* **Data extracts**

######

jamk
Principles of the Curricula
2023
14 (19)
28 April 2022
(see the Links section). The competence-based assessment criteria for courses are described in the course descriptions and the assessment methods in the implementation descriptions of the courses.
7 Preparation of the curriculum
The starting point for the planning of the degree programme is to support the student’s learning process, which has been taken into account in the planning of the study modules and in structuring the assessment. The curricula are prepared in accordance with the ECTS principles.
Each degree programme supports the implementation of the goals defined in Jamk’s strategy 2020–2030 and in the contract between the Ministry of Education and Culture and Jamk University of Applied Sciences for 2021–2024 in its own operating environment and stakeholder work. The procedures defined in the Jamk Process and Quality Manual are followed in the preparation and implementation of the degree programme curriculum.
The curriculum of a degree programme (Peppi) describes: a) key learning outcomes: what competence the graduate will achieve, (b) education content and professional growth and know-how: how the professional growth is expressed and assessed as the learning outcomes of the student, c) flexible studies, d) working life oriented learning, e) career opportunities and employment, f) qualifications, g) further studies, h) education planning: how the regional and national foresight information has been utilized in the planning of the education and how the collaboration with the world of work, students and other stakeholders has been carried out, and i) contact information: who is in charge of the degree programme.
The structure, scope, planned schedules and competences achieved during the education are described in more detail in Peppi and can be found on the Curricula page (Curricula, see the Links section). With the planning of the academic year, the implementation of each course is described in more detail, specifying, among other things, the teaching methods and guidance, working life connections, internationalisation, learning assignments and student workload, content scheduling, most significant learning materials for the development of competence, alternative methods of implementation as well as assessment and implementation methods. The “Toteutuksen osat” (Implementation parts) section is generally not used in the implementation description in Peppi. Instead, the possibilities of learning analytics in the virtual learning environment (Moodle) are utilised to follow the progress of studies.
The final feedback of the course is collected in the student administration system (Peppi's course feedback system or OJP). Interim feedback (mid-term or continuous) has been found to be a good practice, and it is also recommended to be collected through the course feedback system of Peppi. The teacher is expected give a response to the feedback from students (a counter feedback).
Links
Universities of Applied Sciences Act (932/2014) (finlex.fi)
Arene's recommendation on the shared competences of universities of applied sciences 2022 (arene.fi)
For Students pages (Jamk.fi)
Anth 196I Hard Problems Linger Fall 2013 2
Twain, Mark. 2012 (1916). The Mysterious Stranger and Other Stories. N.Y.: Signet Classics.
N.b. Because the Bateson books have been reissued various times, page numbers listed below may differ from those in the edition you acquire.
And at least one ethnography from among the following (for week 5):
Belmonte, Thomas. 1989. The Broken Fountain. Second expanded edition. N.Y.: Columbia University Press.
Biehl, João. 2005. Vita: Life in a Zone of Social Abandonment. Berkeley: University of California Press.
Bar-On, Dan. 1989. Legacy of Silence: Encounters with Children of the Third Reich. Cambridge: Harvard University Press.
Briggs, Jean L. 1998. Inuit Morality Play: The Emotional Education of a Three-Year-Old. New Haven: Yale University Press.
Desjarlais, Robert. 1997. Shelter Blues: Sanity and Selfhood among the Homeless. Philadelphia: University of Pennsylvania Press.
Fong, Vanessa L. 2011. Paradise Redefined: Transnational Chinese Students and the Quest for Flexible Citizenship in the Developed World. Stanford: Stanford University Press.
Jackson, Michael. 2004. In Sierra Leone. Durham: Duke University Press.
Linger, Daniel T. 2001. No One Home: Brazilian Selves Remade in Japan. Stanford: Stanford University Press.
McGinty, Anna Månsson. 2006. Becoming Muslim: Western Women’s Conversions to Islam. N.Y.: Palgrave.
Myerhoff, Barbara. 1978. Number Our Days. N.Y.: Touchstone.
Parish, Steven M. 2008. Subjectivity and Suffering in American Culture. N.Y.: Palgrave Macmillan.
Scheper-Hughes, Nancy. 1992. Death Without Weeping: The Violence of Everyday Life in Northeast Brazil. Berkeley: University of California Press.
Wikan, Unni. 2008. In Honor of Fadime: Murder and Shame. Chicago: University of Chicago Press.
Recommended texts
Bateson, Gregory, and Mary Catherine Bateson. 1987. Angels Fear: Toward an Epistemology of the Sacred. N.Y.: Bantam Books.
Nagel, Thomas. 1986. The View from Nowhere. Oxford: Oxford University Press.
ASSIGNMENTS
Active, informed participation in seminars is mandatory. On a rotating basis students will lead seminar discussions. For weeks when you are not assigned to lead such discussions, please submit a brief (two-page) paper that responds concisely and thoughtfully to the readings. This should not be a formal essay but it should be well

######

Beginning at the line with "Linger, Daniel T." and stopping after the line with "Scheper-Hughes, Nancy. 1992.", please write out every line of the data above exactly and nothing else.

Linger, Daniel T. 2001. No One Home: Brazilian Selves Remade in Japan. Stanford: Stanford University Press.
McGinty, Anna Månsson. 2006. Becoming Muslim: Western Women’s Conversions to Islam. N.Y.: Palgrave.
Myerhoff, Barbara. 1978. Number Our Days. N.Y.: Touchstone.
Parish, Steven M. 2008. Subjectivity and Suffering in American Culture. N.Y.: Palgrave Macmillan.
Scheper-Hughes, Nancy. 1992. Death Without Weeping: The Violence of Everyday Life in Northeast Brazil. Berkeley: University of California Press.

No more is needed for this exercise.